__Page extract__:
# # #

Thursday, May 22, 2008

Go To Shell: Happy World Turtle Day

Now that the weather is warming up I often see a family of turtles sunning themselves on a large boulder jutting into the river along which I walk in the morning. Whenever I see them, I am moved to stop and just marvel at them. I don’t know what species of turtle they are, but I call them the Slowski’s after their Polish counterparts in the Comcast Internet ads. I didn’t see them this morning but I expect to see them all dressed up tomorrow because tomorrow, May 23rd, is their very special day: World Turtle Day.

World Turtle Day has only been around since the year 2000 so it isn’t as old as Shemini Atzeret (look it up), but for me it has more meaning than Shemini Atzeret (I mean it, if you want to know what this is, look it up yourself. Do I have to do all the work in this blog? Don’t answer that.) I don’t know why I love turtles, but I do.

# # #

__Exercise tasks__:
- 1) According to the World Turtle Day blog post, since what year has World Turtle Day existed?
- 2) Using the World Turtle Day blog post, explain why the writer expects to see the turtles all dressed up tomorrow.
- 3) Carry the World Turtle Day blog post forward from its last sentence.

Stored data
# # #

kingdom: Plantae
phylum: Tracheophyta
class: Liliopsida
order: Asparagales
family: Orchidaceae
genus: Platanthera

# # #

__Answers to the problems__:
- 1) Since the year 2000.

- 2) Tomorrow, May 23rd, is the turtles' very special day: World Turtle Day. The writer expects them to be dressed up for it.

- 3)
Perhaps it is because they are, mythically speaking, the living embodiment of tranquility, and as an Enneagram Type 9, I am all about tranquility. Perhaps it is because the Cheyenne believe (along with Hindus and many others) that the earth is carried on the back of Old Grandmother Turtle, and I am very fond of the earth and old grandmothers. Perhaps it is because, as the Yoruba say, the turtle is also the trickster, and I was once given the name Coyote Rebbe by a Native American medicine man for whom coyotes are tricksters and who was impressed that every time he passed me the pipe in a pipe ceremony the coyotes in the surrounding hills began to howl. Perhaps it is because the Chinese say that the origin of the I Ching hexagrams is linked to the markings on a turtle shell. Or perhaps it is because I can take the day off for World Turtle Day by claiming it is a Jewish holy day no less important than Shemini Atzeret (LOOK IT UP!!!).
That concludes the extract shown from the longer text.